ChrisofWessex Report 10 Mar 2013 16:24

No Hayley - but also for a large international co. until 1972 and then joined another large international.

Both of them had men and women working on the factory floor but I seem to relate 'equal pay' coming in when I was with the latter co.

It covered the offices also and women everywhere. I reminded OH I went on strike once!!!!! Factory floor got a huge pay rise and they offered offices a pittance.

My boss, the Chief Engineer met me heading out and was squawking 'you can't go'. Me laughing and saying 'I am off to the market'.

Four hours later I returned and he said think of money you have lost. I told him that they had paid the factory when they went out, so they would pay us. Anyway I had saved a lot of money on pjs and shirts for my son!!

---

## STUDY QUESTIONS
A. In the forum post, where did the writer say they were going when the Chief Engineer protested "you can't go"?
B. Repeat word for word the part of the forum post that opens with the words containing "ChrisofWessex Report 10" and closes with "offices a pittance.".

## Items in a dataset
---

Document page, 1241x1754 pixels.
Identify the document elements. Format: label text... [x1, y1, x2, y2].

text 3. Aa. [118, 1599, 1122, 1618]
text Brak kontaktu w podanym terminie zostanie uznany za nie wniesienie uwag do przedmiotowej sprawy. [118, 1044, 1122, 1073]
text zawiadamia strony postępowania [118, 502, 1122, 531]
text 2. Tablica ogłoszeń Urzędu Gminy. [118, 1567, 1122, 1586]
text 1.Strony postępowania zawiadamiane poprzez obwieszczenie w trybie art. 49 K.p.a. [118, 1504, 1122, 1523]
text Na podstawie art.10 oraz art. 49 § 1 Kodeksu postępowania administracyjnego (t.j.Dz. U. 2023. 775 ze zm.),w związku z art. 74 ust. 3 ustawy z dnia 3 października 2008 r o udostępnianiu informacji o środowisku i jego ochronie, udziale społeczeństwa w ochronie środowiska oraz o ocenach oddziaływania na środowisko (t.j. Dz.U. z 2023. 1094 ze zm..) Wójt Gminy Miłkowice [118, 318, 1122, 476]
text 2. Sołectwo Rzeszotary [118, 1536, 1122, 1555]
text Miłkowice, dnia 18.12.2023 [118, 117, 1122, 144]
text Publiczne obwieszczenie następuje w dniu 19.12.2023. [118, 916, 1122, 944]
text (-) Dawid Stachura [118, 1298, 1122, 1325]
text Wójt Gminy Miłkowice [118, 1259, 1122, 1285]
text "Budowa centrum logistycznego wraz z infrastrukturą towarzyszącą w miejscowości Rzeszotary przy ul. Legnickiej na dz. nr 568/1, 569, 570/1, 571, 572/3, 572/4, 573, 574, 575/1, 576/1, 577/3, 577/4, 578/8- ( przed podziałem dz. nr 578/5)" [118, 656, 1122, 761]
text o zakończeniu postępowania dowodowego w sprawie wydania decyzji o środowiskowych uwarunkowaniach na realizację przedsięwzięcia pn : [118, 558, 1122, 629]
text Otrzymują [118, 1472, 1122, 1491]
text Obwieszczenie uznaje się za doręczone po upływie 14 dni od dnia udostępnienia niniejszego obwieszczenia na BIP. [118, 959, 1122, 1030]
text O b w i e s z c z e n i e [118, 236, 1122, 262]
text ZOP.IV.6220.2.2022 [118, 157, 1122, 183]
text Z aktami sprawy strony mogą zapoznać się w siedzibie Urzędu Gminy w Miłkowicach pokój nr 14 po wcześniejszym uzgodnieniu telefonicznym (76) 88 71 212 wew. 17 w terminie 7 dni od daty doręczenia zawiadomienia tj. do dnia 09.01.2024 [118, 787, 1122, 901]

---

## RESULTS FOR EACH TASK
A. The market.

B.
ChrisofWessex Report 10 Mar 2013 16:24

No Hayley - but also for a large international co. until 1972 and then joined another large international.

Both of them had men and women working on the factory floor but I seem to relate 'equal pay' coming in when I was with the latter co.

It covered the offices also and women everywhere. I reminded OH I went on strike once!!!!! Factory floor got a huge pay rise and they offered offices a pittance.